This past weekend, I took a trip to the High Museum of Art in Atlanta to see the “Picasso to Warhol” exhibit. This exhibit explored the various art movements within the twentieth century through works by some of its most notable artists.
I love modern, twentieth-century art. As someone who is passionate about the arts, but does not have any formal education in the subject matter, I find it difficult to put into words why I love modern art compared to its more traditional counterparts. For instance, the image below on the right is Miro’s Dutch Interior (1), which is Miro’s interpretation of the image on the left, Hendrik Sohr’s The Lute Player. I find Miro’s version to be much more inspiring, but why? While at the exhibit, I read various artists’ interpretations of their own transition to modernism, and it helped put things in perspective for me.
Biographers noted that Miro “looked inward to invent an abstract language.” Piet Mondrian, most known for his bare-boned grid paintings, shared that his move towards complete abstraction was motivated by the belief in a “universal vision.” Mondrian also said, “I wish to approach truth as closely as is possible, and therefore I abstract everything until I arrive at the fundamental quality of objects.” In reference to Jasper John’s paintings of everyday icons such as maps and numbers, he forces the viewer to see in new ways “things the mind already knows.”
It became clear to me that the more abstract an image is, the more I can focus on its essence. I will not become distracted by the details of the content, but instead see the the overall beauty of the shapes and colors. Taking the focus away from technical accuracy, modern movements bring to focus the main reason why I choose to look at art in the first place - the emotional experience attached to looking at something familiar in new light. This same thought explains why I value program assessment. Program assessment, when done right, should allow faculty to look at their students’ course work – the same course work they grade in class - in a new light.
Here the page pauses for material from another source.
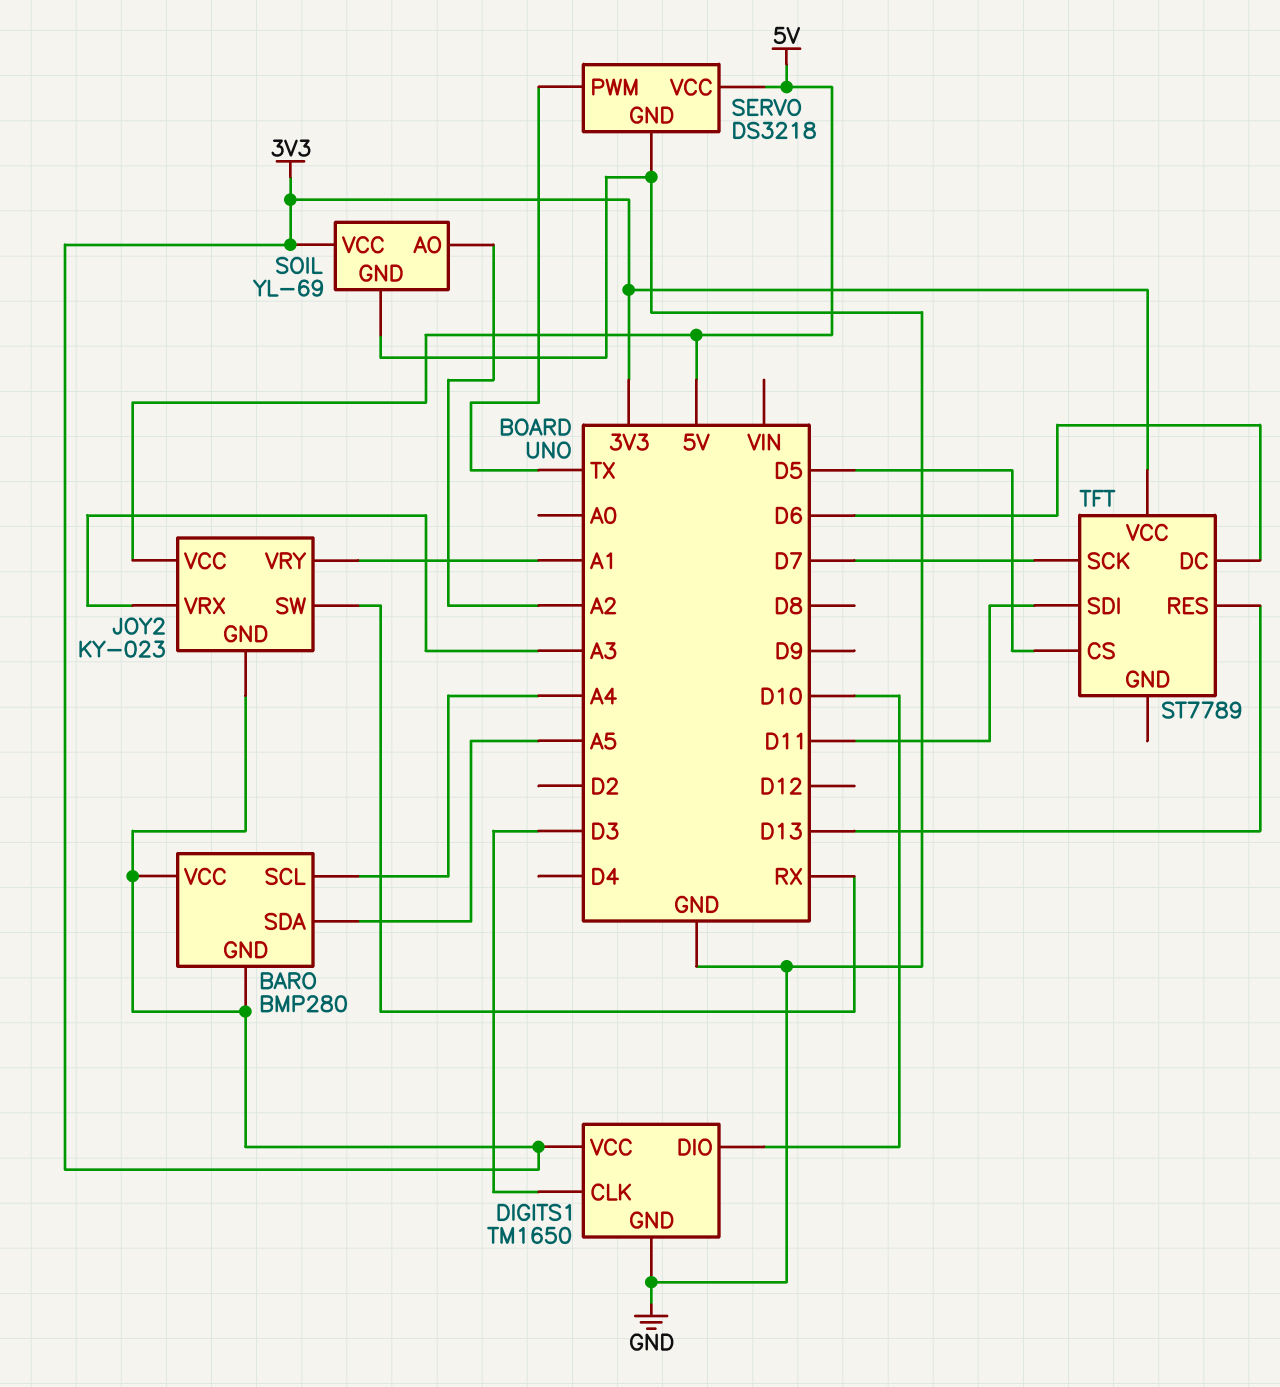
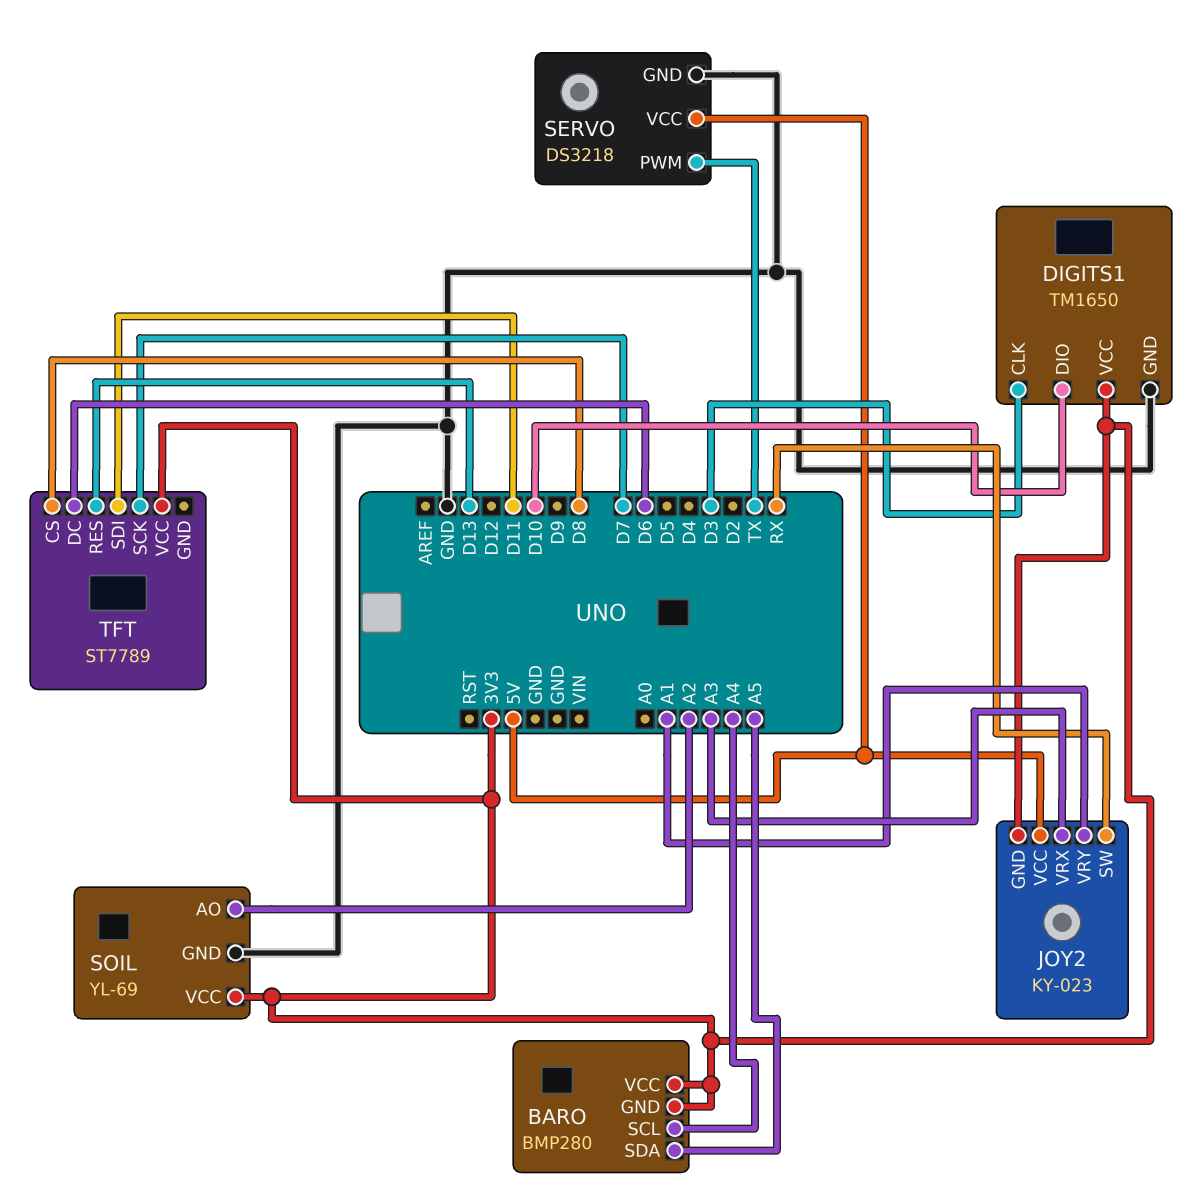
TFT pin CS: D5 -> D8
The relationship between modern art and more traditional forms of art is a great metaphor to explain the relationship between program assessment and course assessment. Program assessment (or modern art) is a more abstract form of course assessment (or traditional art). Program assessment should evoke the essential features of student work - the technique, the process, and the level of creativity and maturity – in order to measure how well the program is meeting its standards. On the other hand, course assessment details every element of an assignment (scale, color, spatial awareness, supporting documentation, installation, etc.) in order to provide student’s with specific feedback for improvement. Neither type of assessment is better than the other. Both are equally important 1) because they provide information for different audiences and 2) because they are dependent upon each other. Just as Miro’s expression of form in The Dutch Interior is dependent on the content in Sohr’s The Lute Player, so are the overarching themes of program assessment inextricably linked to the multiple elements of a course assessment.